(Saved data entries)

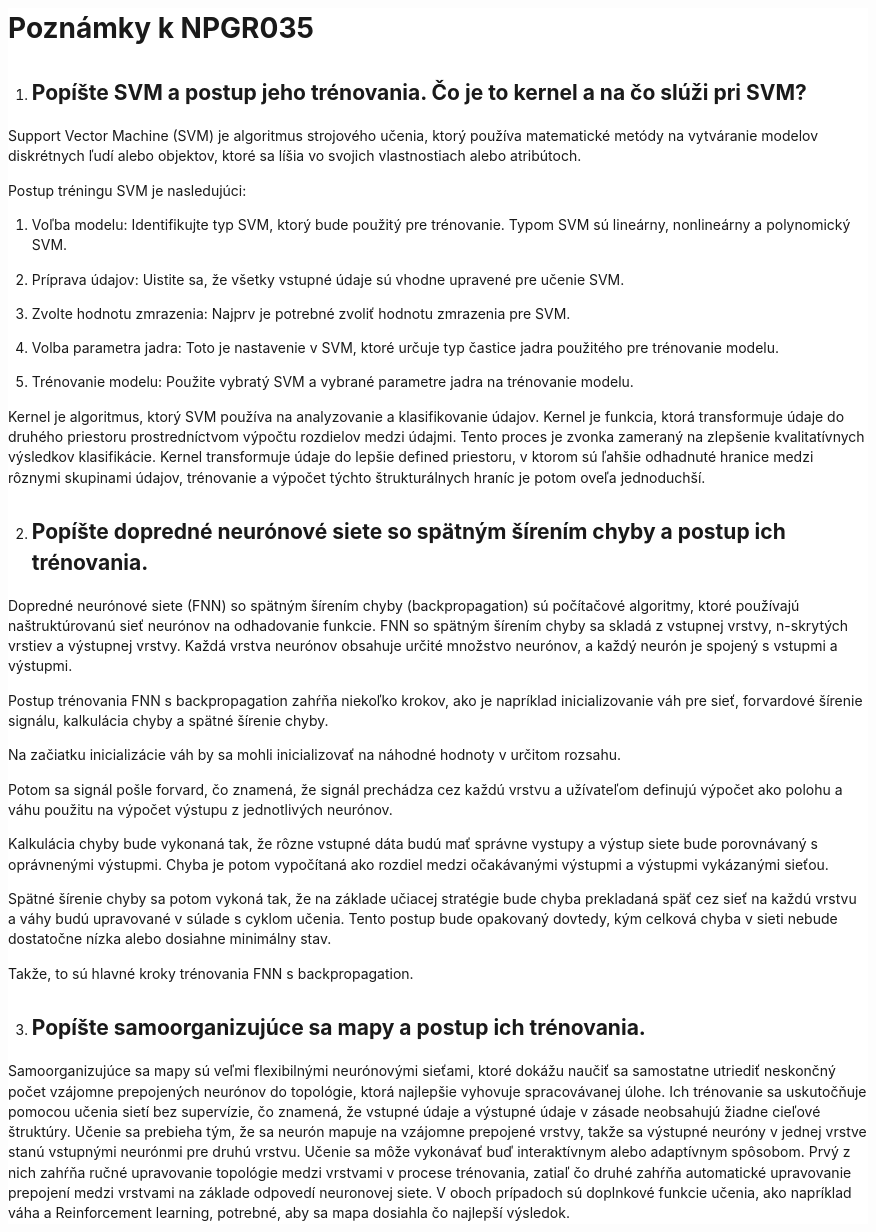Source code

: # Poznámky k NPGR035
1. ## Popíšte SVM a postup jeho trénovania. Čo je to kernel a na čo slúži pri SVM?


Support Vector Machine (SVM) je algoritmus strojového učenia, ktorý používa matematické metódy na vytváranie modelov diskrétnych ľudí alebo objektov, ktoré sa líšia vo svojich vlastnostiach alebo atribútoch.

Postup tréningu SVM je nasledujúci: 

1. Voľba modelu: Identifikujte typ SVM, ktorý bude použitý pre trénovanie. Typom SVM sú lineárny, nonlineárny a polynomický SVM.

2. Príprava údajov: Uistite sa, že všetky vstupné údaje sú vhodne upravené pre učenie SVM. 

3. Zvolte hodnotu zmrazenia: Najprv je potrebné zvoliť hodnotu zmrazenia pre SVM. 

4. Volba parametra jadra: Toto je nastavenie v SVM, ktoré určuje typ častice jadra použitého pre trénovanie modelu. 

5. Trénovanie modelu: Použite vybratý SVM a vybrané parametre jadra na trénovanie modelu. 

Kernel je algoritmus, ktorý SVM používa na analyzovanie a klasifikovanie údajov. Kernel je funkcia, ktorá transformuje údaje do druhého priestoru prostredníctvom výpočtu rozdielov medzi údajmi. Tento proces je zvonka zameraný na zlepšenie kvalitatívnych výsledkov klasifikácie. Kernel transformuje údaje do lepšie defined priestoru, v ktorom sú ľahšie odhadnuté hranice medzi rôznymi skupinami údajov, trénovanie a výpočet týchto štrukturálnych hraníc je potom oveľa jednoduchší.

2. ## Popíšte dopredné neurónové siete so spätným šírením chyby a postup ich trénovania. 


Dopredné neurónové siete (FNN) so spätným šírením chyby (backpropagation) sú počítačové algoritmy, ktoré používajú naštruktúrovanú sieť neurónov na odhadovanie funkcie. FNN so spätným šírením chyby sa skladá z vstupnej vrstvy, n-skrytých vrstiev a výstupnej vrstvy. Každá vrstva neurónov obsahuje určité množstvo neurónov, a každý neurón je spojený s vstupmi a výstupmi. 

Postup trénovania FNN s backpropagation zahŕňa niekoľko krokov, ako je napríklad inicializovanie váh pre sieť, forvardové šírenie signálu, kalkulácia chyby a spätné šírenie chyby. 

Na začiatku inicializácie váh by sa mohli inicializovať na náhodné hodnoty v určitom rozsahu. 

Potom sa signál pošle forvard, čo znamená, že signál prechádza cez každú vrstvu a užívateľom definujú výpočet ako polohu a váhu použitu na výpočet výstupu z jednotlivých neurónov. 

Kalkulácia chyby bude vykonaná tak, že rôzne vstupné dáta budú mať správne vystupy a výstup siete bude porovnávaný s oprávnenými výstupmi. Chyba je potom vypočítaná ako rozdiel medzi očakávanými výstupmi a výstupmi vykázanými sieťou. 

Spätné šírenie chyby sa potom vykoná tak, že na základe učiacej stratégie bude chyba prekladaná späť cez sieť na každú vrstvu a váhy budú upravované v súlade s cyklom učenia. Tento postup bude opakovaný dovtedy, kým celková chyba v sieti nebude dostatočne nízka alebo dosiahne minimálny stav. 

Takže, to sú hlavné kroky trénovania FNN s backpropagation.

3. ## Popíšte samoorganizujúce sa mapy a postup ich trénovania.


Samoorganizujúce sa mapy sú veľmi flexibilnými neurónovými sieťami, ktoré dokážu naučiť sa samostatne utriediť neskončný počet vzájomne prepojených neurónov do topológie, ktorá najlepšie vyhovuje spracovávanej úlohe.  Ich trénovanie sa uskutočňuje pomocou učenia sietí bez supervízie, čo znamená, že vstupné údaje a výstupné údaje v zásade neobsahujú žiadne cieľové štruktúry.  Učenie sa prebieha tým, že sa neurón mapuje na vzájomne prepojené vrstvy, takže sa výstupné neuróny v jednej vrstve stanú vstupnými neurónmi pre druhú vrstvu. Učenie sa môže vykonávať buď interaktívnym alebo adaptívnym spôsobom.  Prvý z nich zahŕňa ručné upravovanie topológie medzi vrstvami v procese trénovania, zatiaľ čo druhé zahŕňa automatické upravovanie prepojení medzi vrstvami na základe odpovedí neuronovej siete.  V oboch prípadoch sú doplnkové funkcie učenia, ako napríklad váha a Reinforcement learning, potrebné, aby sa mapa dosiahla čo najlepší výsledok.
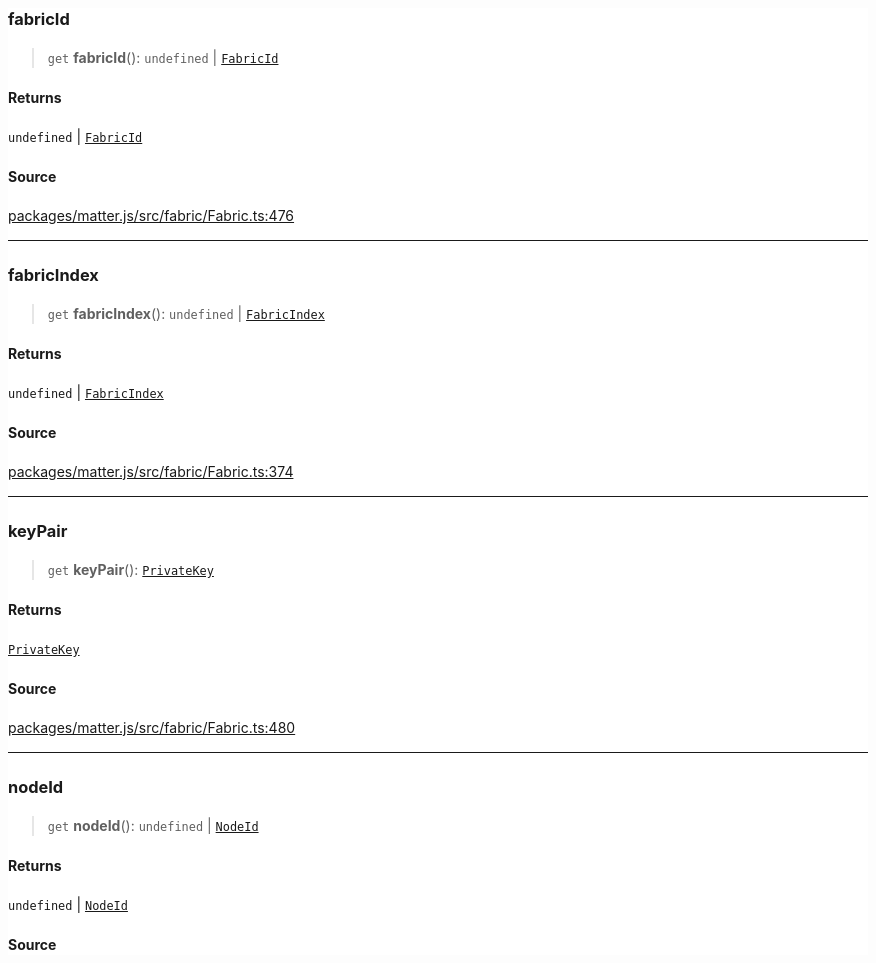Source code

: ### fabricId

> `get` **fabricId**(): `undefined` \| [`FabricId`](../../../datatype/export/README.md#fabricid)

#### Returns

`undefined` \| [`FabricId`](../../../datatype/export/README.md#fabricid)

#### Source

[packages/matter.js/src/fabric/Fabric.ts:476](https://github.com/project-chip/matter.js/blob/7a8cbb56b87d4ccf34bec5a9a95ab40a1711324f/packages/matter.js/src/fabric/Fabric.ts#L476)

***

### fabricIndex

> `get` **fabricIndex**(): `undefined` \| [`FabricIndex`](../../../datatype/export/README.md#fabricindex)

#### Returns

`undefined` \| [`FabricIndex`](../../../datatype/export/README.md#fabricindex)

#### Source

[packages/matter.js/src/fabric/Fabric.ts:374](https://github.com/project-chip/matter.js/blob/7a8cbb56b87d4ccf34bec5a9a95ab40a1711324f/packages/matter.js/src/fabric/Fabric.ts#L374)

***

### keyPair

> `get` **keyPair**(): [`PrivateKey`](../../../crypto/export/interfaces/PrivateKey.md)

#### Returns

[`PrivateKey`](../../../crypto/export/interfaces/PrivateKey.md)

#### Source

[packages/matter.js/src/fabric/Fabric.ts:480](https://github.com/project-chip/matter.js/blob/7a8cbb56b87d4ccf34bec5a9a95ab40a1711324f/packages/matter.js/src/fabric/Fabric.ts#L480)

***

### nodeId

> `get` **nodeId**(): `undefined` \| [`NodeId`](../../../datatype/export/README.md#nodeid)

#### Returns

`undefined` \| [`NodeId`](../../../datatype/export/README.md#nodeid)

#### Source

— Task objective —
Transcribe the lines from the entries above, starting at the line that contains "Kalkulácia chyby bude" and ending at the line that contains "Spätné šírenie chyby sa", both included. Reproduce them word for word and character for character.

— Task result —
Kalkulácia chyby bude vykonaná tak, že rôzne vstupné dáta budú mať správne vystupy a výstup siete bude porovnávaný s oprávnenými výstupmi. Chyba je potom vypočítaná ako rozdiel medzi očakávanými výstupmi a výstupmi vykázanými sieťou. 

Spätné šírenie chyby sa potom vykoná tak, že na základe učiacej stratégie bude chyba prekladaná späť cez sieť na každú vrstvu a váhy budú upravované v súlade s cyklom učenia. Tento postup bude opakovaný dovtedy, kým celková chyba v sieti nebude dostatočne nízka alebo dosiahne minimálny stav. 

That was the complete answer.